What is being asked: Which lines of the data below contain the string "summation"? Pull out each of those lines in full.

Records shown:
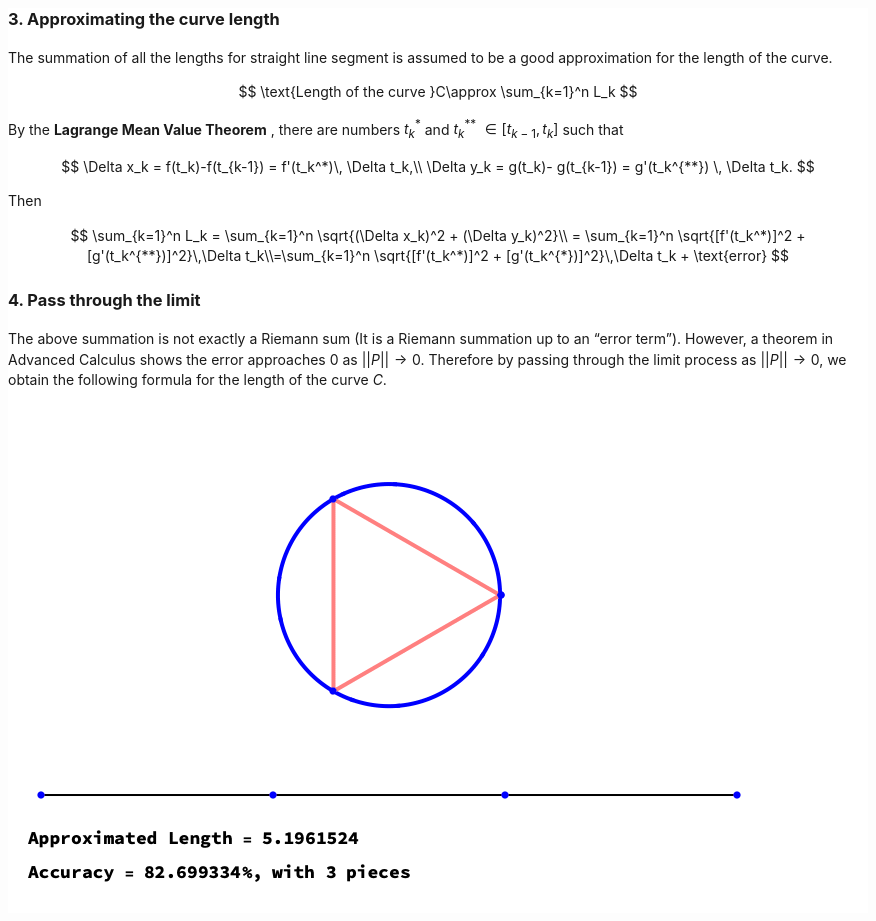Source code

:
### 3. Approximating the curve length

The summation of all the lengths for straight line segment is assumed to be a good approximation for the length of the curve. 

$$
\text{Length of the curve }C\approx \sum_{k=1}^n L_k
$$

By the **Lagrange Mean Value Theorem** , there are numbers $t_k^*$ and $t_k^{**}$ $\in[t_{k-1},t_k]$ such that 

$$
\Delta x_k = f(t_k)-f(t_{k-1}) = f'(t_k^*)\, \Delta t_k,\\ \Delta y_k = g(t_k)- g(t_{k-1}) = g'(t_k^{**}) \, \Delta t_k.
$$

Then 

$$
\sum_{k=1}^n L_k = \sum_{k=1}^n \sqrt{(\Delta x_k)^2 + (\Delta y_k)^2}\\ = \sum_{k=1}^n \sqrt{[f'(t_k^*)]^2 + [g'(t_k^{**})]^2}\,\Delta t_k\\=\sum_{k=1}^n \sqrt{[f'(t_k^*)]^2 + [g'(t_k^{*})]^2}\,\Delta t_k + \text{error}
$$

### 4. Pass through the limit

The above summation is not exactly a Riemann sum (It is a Riemann summation up to an “error term”). However, a theorem in Advanced Calculus shows the error approaches $0$ as $||P||\to 0$. Therefore by passing through the limit process as $||P||\to 0$, we obtain the following  formula for the length of the curve $C$.

![limit.gif](W2-S1%20Leng%20114cd/limit.gif)
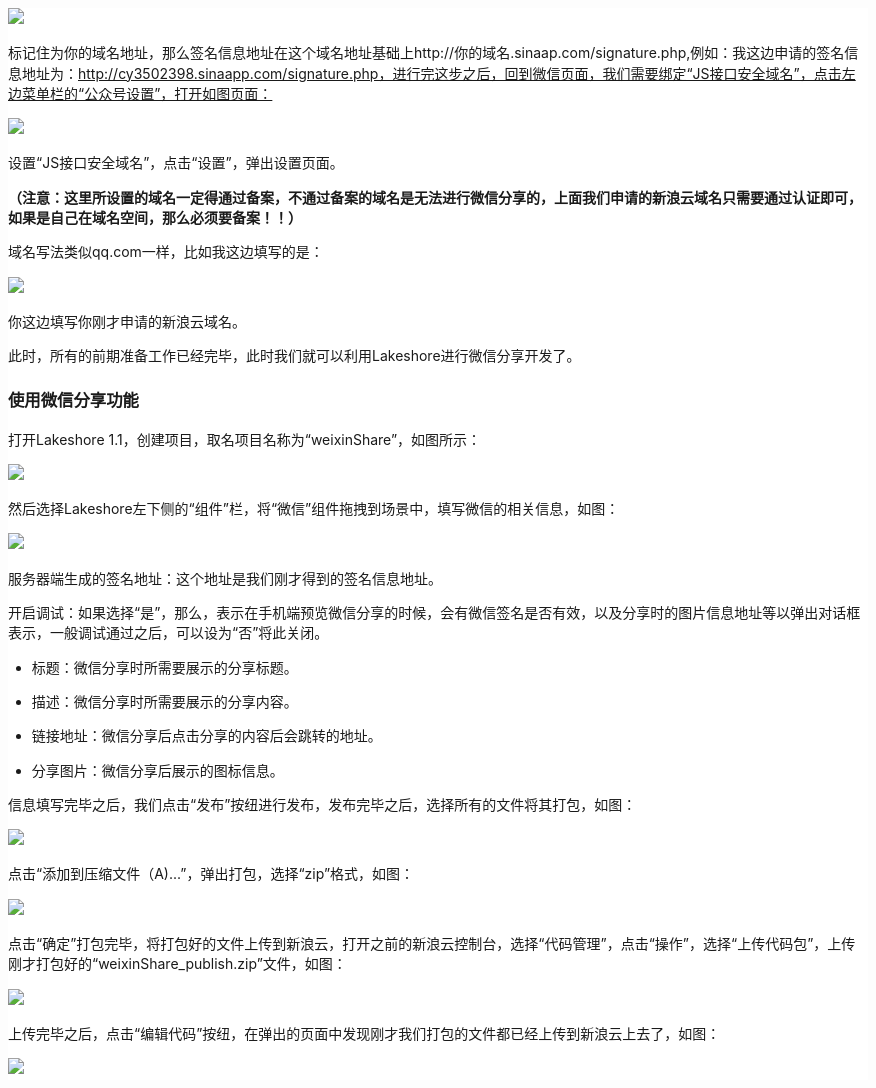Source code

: ![](56b1ccc6b40b6.png)

标记住为你的域名地址，那么签名信息地址在这个域名地址基础上http://你的域名.sinaap.com/signature.php,例如：我这边申请的签名信息地址为：http://cy3502398.sinaapp.com/signature.php，进行完这步之后，回到微信页面，我们需要绑定“JS接口安全域名”，点击左边菜单栏的“公众号设置”，打开如图页面：

![](56b1ccc6c9a5f.png)

设置“JS接口安全域名”，点击“设置”，弹出设置页面。

**（注意：这里所设置的域名一定得通过备案，不通过备案的域名是无法进行微信分享的，上面我们申请的新浪云域名只需要通过认证即可，如果是自己在域名空间，那么必须要备案！！）**

域名写法类似qq.com一样，比如我这边填写的是：

![](56b1ccc6d31d8.png)

你这边填写你刚才申请的新浪云域名。

此时，所有的前期准备工作已经完毕，此时我们就可以利用Lakeshore进行微信分享开发了。

### 使用微信分享功能

打开Lakeshore 1.1，创建项目，取名项目名称为“weixinShare”，如图所示：

![](56b1ccc6e46a6.png)

然后选择Lakeshore左下侧的“组件”栏，将“微信”组件拖拽到场景中，填写微信的相关信息，如图：

![](56b1ccc715d2f.png)

服务器端生成的签名地址：这个地址是我们刚才得到的签名信息地址。

开启调试：如果选择“是”，那么，表示在手机端预览微信分享的时候，会有微信签名是否有效，以及分享时的图片信息地址等以弹出对话框表示，一般调试通过之后，可以设为“否”将此关闭。

* 标题：微信分享时所需要展示的分享标题。

* 描述：微信分享时所需要展示的分享内容。

* 链接地址：微信分享后点击分享的内容后会跳转的地址。

* 分享图片：微信分享后展示的图标信息。

信息填写完毕之后，我们点击“发布”按纽进行发布，发布完毕之后，选择所有的文件将其打包，如图：

![](56b1ccc72d484.png)

点击“添加到压缩文件（A)...”，弹出打包，选择“zip”格式，如图：

![](56b1ccc747b46.png)

点击“确定”打包完毕，将打包好的文件上传到新浪云，打开之前的新浪云控制台，选择“代码管理”，点击“操作”，选择“上传代码包”，上传刚才打包好的“weixinShare_publish.zip”文件，如图：

![](56b1ccc766d41.png)

上传完毕之后，点击“编辑代码”按纽，在弹出的页面中发现刚才我们打包的文件都已经上传到新浪云上去了，如图：

![](56b1ccc78854d.png)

Worked solution:
The summation of all the lengths for straight line segment is assumed to be a good approximation for the length of the curve. 
The above summation is not exactly a Riemann sum (It is a Riemann summation up to an “error term”). However, a theorem in Advanced Calculus shows the error approaches $0$ as $||P||\to 0$. Therefore by passing through the limit process as $||P||\to 0$, we obtain the following  formula for the length of the curve $C$.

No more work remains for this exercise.